▶ Required work
Repeat, word for word and with nothing added, each line from the one containing "Table 3. Overview of the themes and subthemes" to the final line of the data, keeping both ends. Pictures are not part of the copy.

(Page-level text extractions)
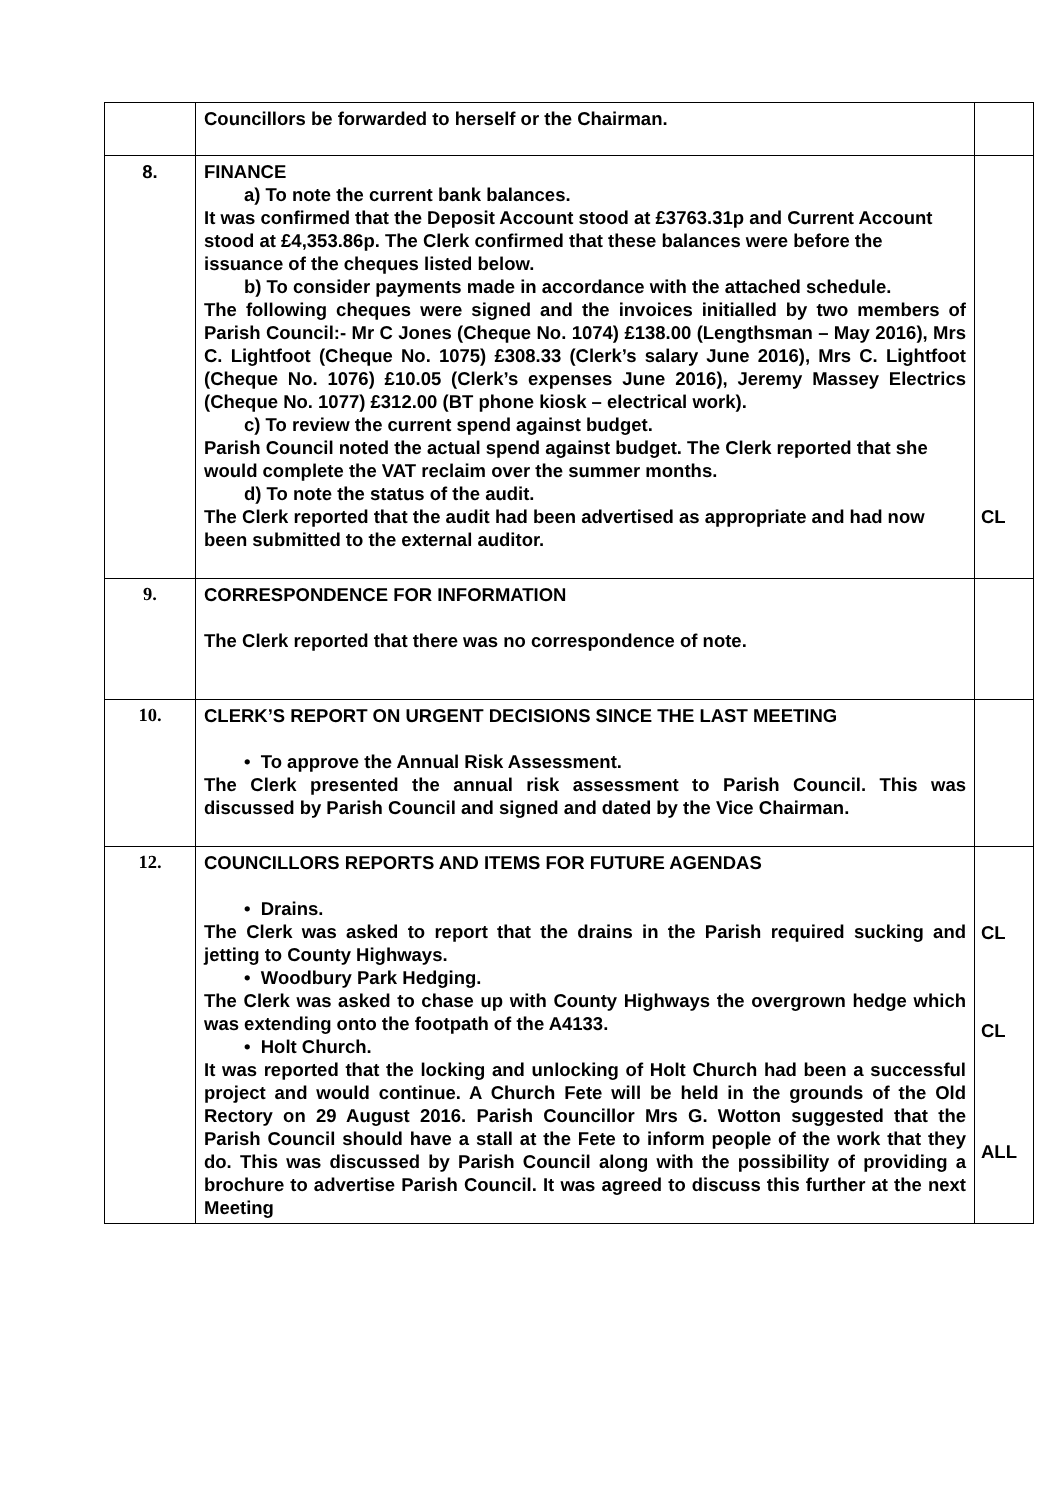| | Councillors be forwarded to herself or the Chairman. | |
| 8. | FINANCE a) To note the current bank balances. It was confirmed that the Deposit Account stood at £3763.31p and Current Account stood at £4,353.86p. The Clerk confirmed that these balances were before the issuance of the cheques listed below. b) To consider payments made in accordance with the attached schedule. The following cheques were signed and the invoices initialled by two members of Parish Council:- Mr C Jones (Cheque No. 1074) £138.00 (Lengthsman – May 2016), Mrs C. Lightfoot (Cheque No. 1075) £308.33 (Clerk’s salary June 2016), Mrs C. Lightfoot (Cheque No. 1076) £10.05 (Clerk’s expenses June 2016), Jeremy Massey Electrics (Cheque No. 1077) £312.00 (BT phone kiosk – electrical work). c) To review the current spend against budget. Parish Council noted the actual spend against budget. The Clerk reported that she would complete the VAT reclaim over the summer months. d) To note the status of the audit. The Clerk reported that the audit had been advertised as appropriate and had now been submitted to the external auditor. | CL |
| 9. | CORRESPONDENCE FOR INFORMATION The Clerk reported that there was no correspondence of note. | |
| 10. | CLERK’S REPORT ON URGENT DECISIONS SINCE THE LAST MEETING • To approve the Annual Risk Assessment. The Clerk presented the annual risk assessment to Parish Council. This was discussed by Parish Council and signed and dated by the Vice Chairman. | |
| 12. | COUNCILLORS REPORTS AND ITEMS FOR FUTURE AGENDAS • Drains. The Clerk was asked to report that the drains in the Parish required sucking and jetting to County Highways. • Woodbury Park Hedging. The Clerk was asked to chase up with County Highways the overgrown hedge which was extending onto the footpath of the A4133. • Holt Church. It was reported that the locking and unlocking of Holt Church had been a successful project and would continue. A Church Fete will be held in the grounds of the Old Rectory on 29 August 2016. Parish Councillor Mrs G. Wotton suggested that the Parish Council should have a stall at the Fete to inform people of the work that they do. This was discussed by Parish Council along with the possibility of providing a brochure to advertise Parish Council. It was agreed to discuss this further at the next Meeting | CL CL ALL |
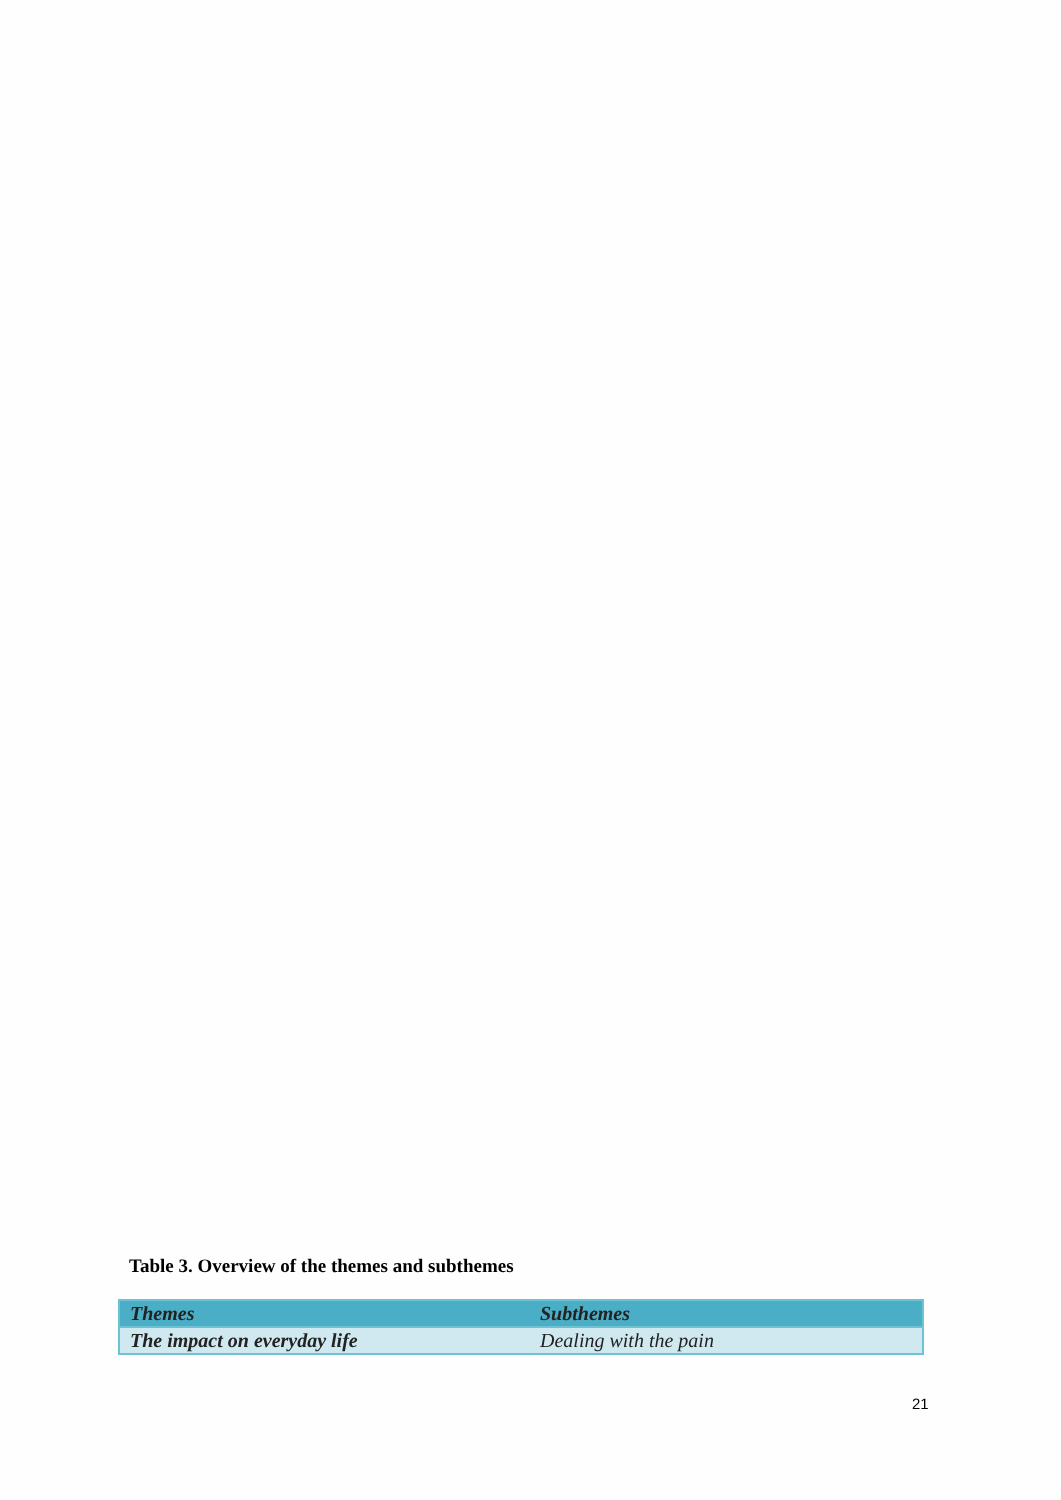Table 3. Overview of the themes and subthemes
| Themes | Subthemes |
| --- | --- |
| The impact on everyday life | Dealing with the pain |
21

▶ Answer space
Table 3. Overview of the themes and subthemes
| Themes | Subthemes |
| --- | --- |
| The impact on everyday life | Dealing with the pain |
21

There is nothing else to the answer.